Shazam ! : Lutte pour l’espoir

Maîtriser des volcans, déjouer des attaques de banques, prévenir des catastrophes nucléaires … Le héros connu sous le nom de Captain Marvel (ou Shazam désormais) relève constamment de nouveaux défis, ne laissant à son alter-égo, Billy Batson, que peu de temps pour mener sa propre existence. Billy reçoit un jour une lettre dans laquelle des enfants hospitalisés le prient de leur rendre visite.

Shazam ! Lutte pour l’espoir fait partie des quatre comic books créés par Paul Dini et Alex Ross à l’occasion du soixantième anniversaire de Superman, Batman, Wonder Woman et Captain Marvel.

Shazam est un de ces personnages que je croise sur la route de manière épisodique, mais qui me laisse toujours un bon souvenir. Il est pour moi plus qu’un simple personnage, il est tout simplement le lecteur. Quel enfant n’a pas un  jour rêvé d’enfiler une cape pour s’envoler, d’endosser le corps de l’adulte pour prouver sa force ? Billy Batson / Shazam a donc été l’occasion pour les auteurs de coucher sur papier les rêves d’enfants, lui accordant une profondeur, mais surtout une innocence que les autres personnages n’ont plus. Car même s’il a déjà vécu une enfance difficile, le jeune homme n’en demeure pas moins un grand enfant, pétri d’idéaux et d’une foi indéfectible en l’autre.

Paul Dini ne déroge pas à la règle.
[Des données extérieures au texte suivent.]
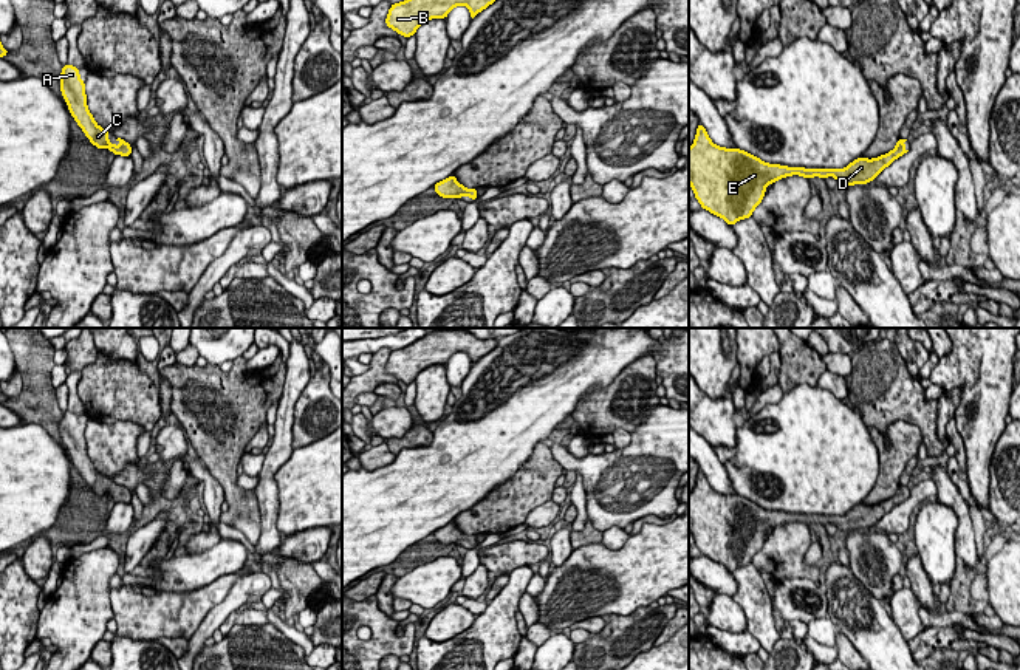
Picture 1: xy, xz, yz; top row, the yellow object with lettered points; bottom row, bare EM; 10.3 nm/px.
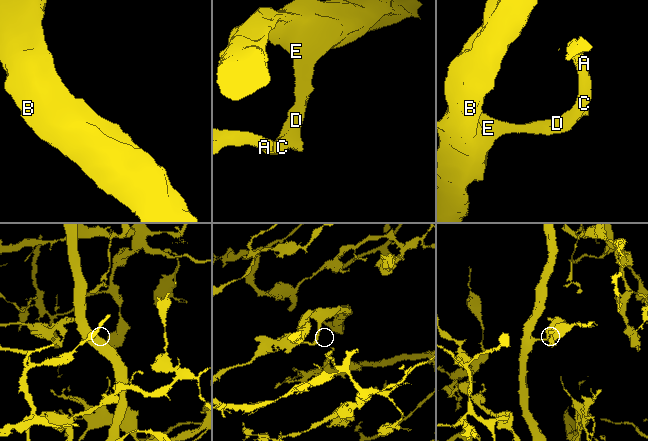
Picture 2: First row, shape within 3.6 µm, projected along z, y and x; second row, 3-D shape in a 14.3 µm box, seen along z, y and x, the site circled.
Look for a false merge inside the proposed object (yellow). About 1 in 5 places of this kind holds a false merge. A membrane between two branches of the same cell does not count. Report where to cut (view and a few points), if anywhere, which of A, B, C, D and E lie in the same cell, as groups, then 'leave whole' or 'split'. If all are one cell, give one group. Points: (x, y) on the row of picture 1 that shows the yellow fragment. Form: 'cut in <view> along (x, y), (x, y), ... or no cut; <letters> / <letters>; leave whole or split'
no cut; A B C D E; leave whole

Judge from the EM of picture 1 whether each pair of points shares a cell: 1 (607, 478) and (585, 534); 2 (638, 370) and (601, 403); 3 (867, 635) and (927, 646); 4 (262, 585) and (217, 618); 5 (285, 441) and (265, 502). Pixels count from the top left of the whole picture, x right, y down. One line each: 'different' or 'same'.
1: different
2: same
3: different
4: same
5: same

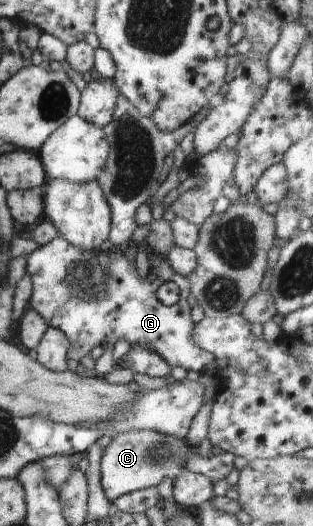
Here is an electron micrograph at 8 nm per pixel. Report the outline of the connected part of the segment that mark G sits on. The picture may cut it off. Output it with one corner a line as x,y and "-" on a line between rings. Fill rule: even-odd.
60,235
54,237
46,245
41,245
26,257
26,273
30,275
32,283
32,295
30,307
42,316
49,327
58,328
71,341
66,355
68,359
80,361
94,349
101,346
105,349
113,349
120,339
125,339
130,347
140,344
156,351
158,357
162,357
171,368
184,367
184,369
198,371
206,369
215,360
212,353
200,349
192,341
193,322
190,318
191,308
188,306
188,294
191,293
191,283
188,276
176,273
165,255
157,253
149,255
151,267
157,272
154,281
146,281
136,271
136,265
126,258
116,248
104,247
101,250
82,251
74,245
70,245
-
174,282
180,289
179,301
171,306
163,305
156,296
156,291
162,283

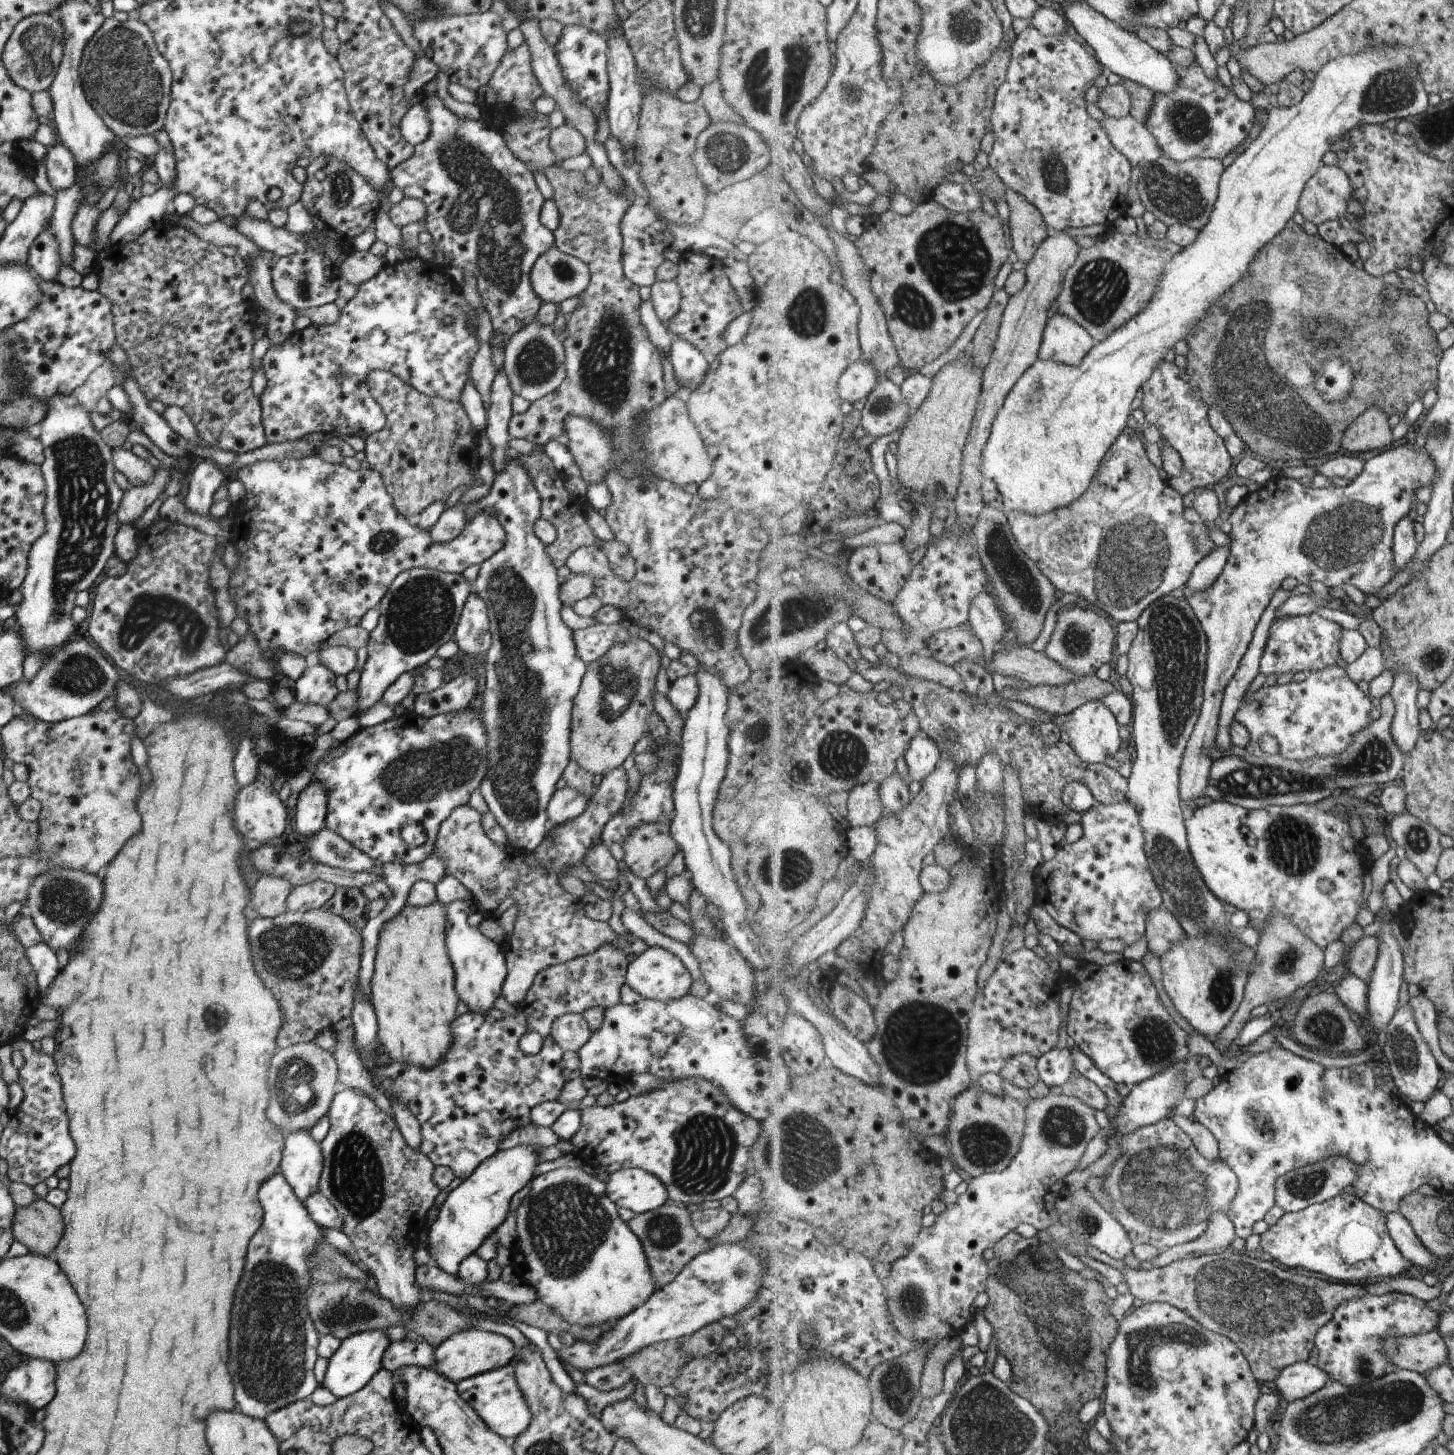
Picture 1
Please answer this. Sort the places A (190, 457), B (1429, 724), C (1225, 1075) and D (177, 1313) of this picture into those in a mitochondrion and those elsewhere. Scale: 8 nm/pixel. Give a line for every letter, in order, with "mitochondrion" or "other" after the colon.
A: other
B: other
C: other
D: other

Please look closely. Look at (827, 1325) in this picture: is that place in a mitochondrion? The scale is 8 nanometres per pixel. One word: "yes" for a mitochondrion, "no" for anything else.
yes

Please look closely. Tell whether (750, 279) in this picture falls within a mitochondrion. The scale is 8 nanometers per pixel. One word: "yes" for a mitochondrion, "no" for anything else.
no

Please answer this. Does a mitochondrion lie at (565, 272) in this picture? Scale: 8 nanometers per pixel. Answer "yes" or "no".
yes

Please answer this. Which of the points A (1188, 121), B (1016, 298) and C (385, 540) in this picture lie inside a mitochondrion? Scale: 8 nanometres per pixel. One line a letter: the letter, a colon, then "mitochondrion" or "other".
A: mitochondrion
B: other
C: mitochondrion

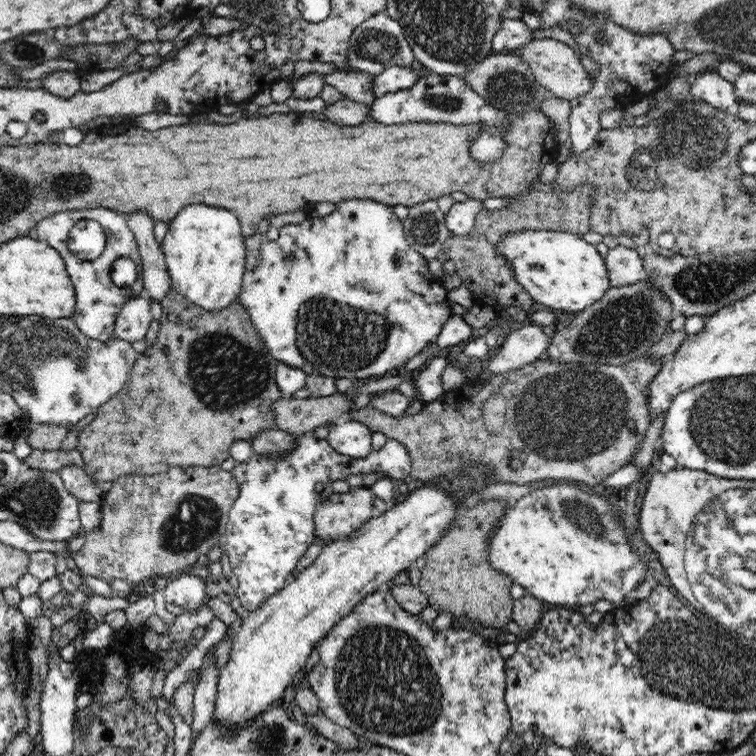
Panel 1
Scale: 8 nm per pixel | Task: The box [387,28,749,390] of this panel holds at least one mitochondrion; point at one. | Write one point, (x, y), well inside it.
(682, 140)

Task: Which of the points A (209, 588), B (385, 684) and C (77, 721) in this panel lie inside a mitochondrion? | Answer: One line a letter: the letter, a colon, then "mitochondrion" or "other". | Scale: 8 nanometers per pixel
A: other
B: mitochondrion
C: other

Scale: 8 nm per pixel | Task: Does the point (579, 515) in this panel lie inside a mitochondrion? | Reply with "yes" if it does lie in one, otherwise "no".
yes

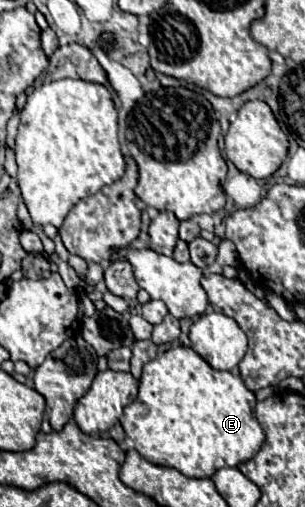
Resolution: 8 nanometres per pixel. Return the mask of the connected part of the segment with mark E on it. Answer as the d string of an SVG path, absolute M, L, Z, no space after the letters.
M173 344L165 354L157 356L153 362L149 362L149 364L143 366L143 376L141 376L141 380L139 380L139 396L137 396L137 400L135 400L133 404L129 404L129 406L125 408L123 418L121 418L121 426L123 426L125 434L135 442L135 450L137 450L145 460L149 460L149 462L153 462L153 464L159 464L159 466L171 466L171 468L175 468L175 470L179 470L181 474L191 476L191 478L211 478L211 476L213 476L217 470L221 470L221 468L239 466L239 464L247 462L249 458L253 458L253 456L259 452L261 444L265 442L265 432L263 432L261 424L259 424L257 418L255 418L255 394L253 394L251 390L247 390L245 382L241 380L241 376L237 376L237 374L233 374L233 372L213 370L193 348L185 348L185 346L181 346L181 344Z

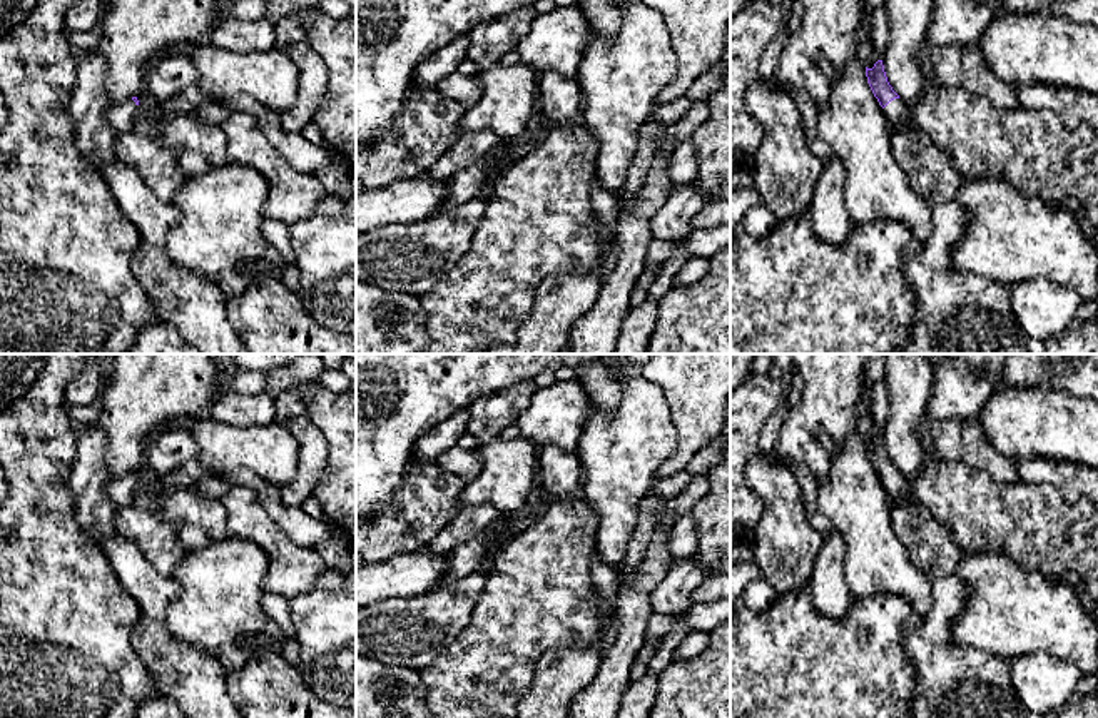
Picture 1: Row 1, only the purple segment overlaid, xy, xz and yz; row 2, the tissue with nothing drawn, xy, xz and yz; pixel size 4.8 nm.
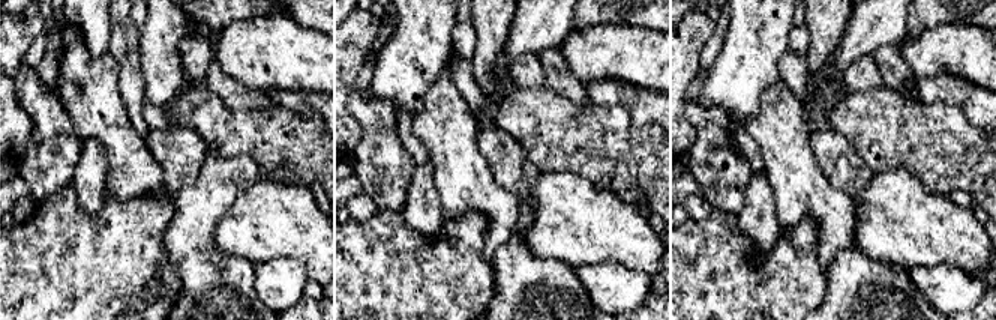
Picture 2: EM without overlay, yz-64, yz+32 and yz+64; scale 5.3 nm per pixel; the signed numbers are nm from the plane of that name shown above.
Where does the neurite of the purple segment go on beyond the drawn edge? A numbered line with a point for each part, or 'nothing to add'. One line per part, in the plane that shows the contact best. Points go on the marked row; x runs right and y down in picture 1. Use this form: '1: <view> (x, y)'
1: yz (898, 114)

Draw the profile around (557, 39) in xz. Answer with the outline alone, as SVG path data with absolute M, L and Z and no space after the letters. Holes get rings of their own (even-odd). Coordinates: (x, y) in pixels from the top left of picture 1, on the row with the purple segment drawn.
M578 5L555 7L531 20L516 52L536 77L545 72L573 77L583 57L588 28L590 18Z

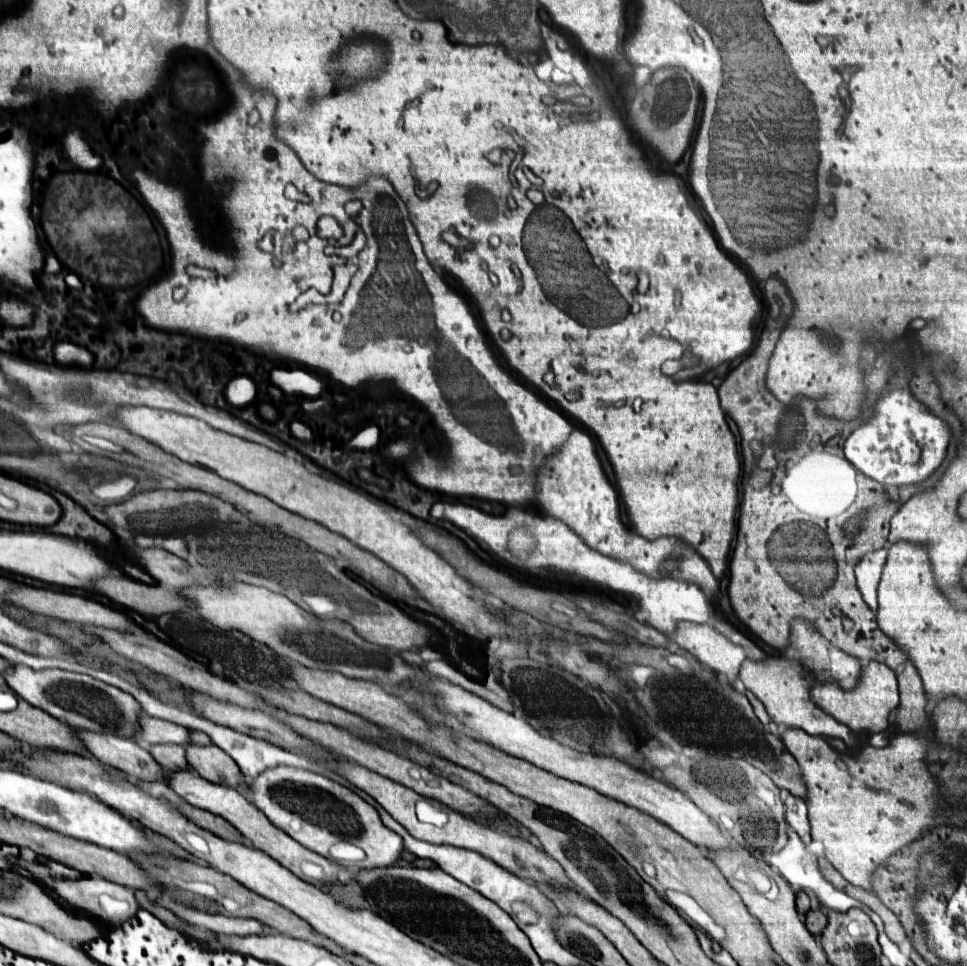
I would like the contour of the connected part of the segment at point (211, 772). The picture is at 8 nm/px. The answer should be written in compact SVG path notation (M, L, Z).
M189 745L189 747L187 747L187 761L189 761L191 769L197 771L197 773L199 773L201 777L205 777L207 781L217 783L217 785L225 785L225 787L233 787L233 789L237 789L239 793L249 795L249 789L245 789L247 777L237 769L237 763L235 763L227 753L223 753L219 747L215 747L215 745L211 745L211 747Z

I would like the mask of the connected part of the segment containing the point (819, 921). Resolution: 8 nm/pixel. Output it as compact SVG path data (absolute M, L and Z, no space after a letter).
M811 909L811 911L807 913L805 925L807 925L807 929L809 929L813 935L821 935L823 929L825 929L825 925L827 925L827 915L825 915L825 911L821 911L821 909Z

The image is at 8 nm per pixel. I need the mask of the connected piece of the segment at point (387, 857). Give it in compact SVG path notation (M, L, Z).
M279 765L251 779L249 787L253 791L253 803L269 817L275 827L283 829L303 847L337 865L359 871L397 865L401 861L405 851L403 839L383 825L377 809L361 799L355 791L323 775Z

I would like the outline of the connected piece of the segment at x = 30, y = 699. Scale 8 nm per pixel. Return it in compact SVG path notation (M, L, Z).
M13 665L11 671L5 675L7 685L23 697L27 703L45 709L49 715L63 719L75 729L89 729L93 733L113 733L115 737L133 739L133 729L137 729L137 717L141 717L141 705L137 701L111 685L105 685L103 681L97 681L89 675L69 673L61 669L45 669L45 671L33 671L25 665Z

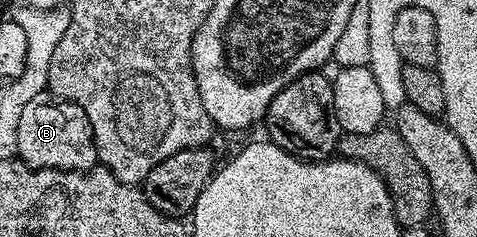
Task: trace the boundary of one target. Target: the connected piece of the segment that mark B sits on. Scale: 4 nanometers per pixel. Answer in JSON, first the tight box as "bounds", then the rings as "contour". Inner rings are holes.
{"bounds":[17,98,99,172],"contour":[[[40,98],[21,110],[21,122],[17,122],[17,156],[30,168],[66,172],[88,172],[99,164],[93,130],[85,110],[58,98]]]}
En introduisant Shazam au milieu des enfants hospitalisés, il le confronte à la dure réalité. Le héros a beau lutter contre les éléments, intercepter les criminels, il fait « simplement » dans l’acte héroïque. En choisissant de partager son univers avec ces jeunes malades, il devient définitivement leur icône. Il relativisera à cette occasion son propre statut au terme de ce week end enrichissant. Paul Dini livre une histoire tendre et humaniste, qui convient parfaitement à ce qu’on peut attendre d’une histoire avec Shazam. Certes, les plus cyniques diront que ça dégouline de tendresse et de bons sentiments. Ils insisteront en précisant qu’on n’évite pas les passages obligés du genre (le malade un peu plus tourmenté que les autres, une enfant qui décède à l’hôpital …). Je répondrai que oui, c’est vrai, et alors ? Parfois ça fait du bien de voir un peu de lumière, de sortir des ruelles sombres de Gotham et de subir autre chose que le rejet des autres bien connu des mutants.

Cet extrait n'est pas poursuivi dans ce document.